3. De in artikel 4, aanhef en onder a, van het besluit bedoelde psychische of lichamelijke belemmering dan wel verstandelijke handicap toont verzoeker tevens aan door overlegging van een beschikking op grond van artikel 6 van de Wet inburgering inhoudende de ontheffing van de inburgeringsplicht, die op de dag van indiening van het naturalisatieverzoek niet ouder is dan drie jaar.

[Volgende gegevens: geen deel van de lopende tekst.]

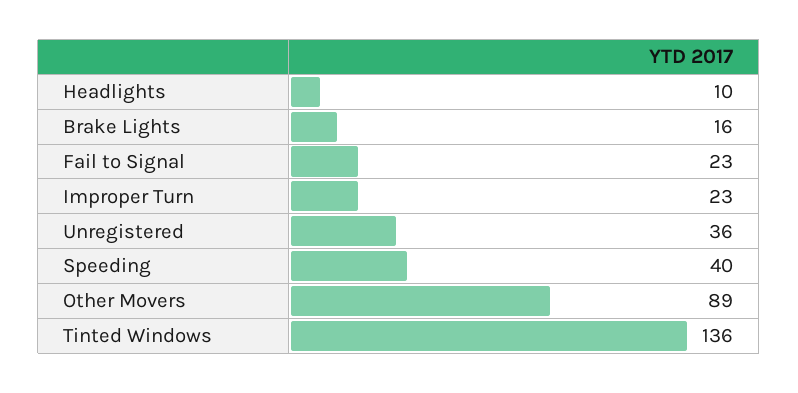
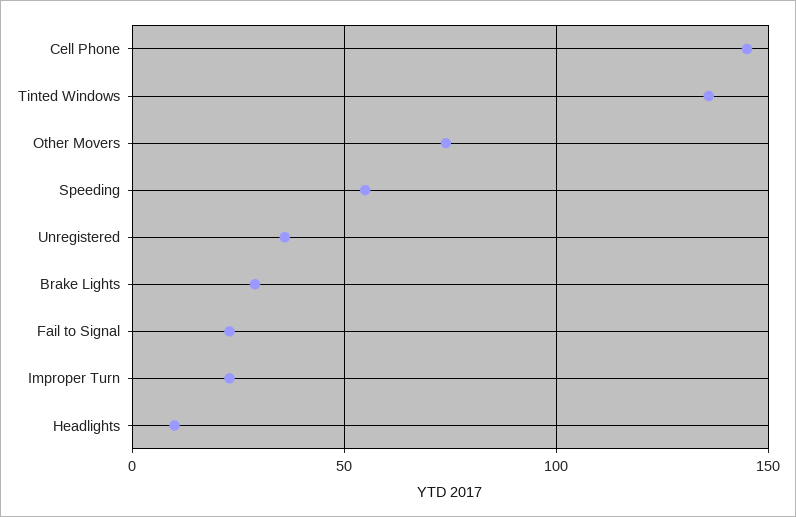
Brake Lights: 16 -> 30
Speeding: 40 -> 55
Other Movers: 89 -> 75
Cell Phone: none -> 145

4. De in artikel 4, aanhef en onder a, van het besluit bedoelde psychische of lichamelijke belemmering dan wel verstandelijke handicap toont verzoeker, die woonachtig is buiten het Koninkrijk, aan door overlegging van een verklaring van een arts of deskundige, gespecialiseerd in de desbetreffende aandoening, dat op de dag van indiening van het naturalisatieverzoek niet ouder is dan zes maanden en inhoudende dat sprake is van een psychische of lichamelijke belemmering dan wel verstandelijke handicap.

Artikel 6

1. Geen verplichting tot het afleggen van de naturalisatietoets op grond van artikel 4, aanhef en onder b, van het besluit heeft uitsluitend de verzoeker, die ongeletterd is in de eigen en de Nederlandse taal, en van wie, gezien zijn leeftijd en overige omstandigheden, waaronder mede wordt verstaan aantoonbaar geleverde inspanning om zich te alfabetiseren in de Nederlandse taal, niet meer kan worden verwacht dat hij binnen een tijdsbestek van vijf jaar de schriftelijke vaardigheden in het Nederlands zal beheersen op het in deze Regeling gewenste niveau, en die de toets gesproken Nederlands, bedoeld in artikel 3.9, eerste lid, onderdeel b, van het Besluit inburgering met succes heeft afgelegd.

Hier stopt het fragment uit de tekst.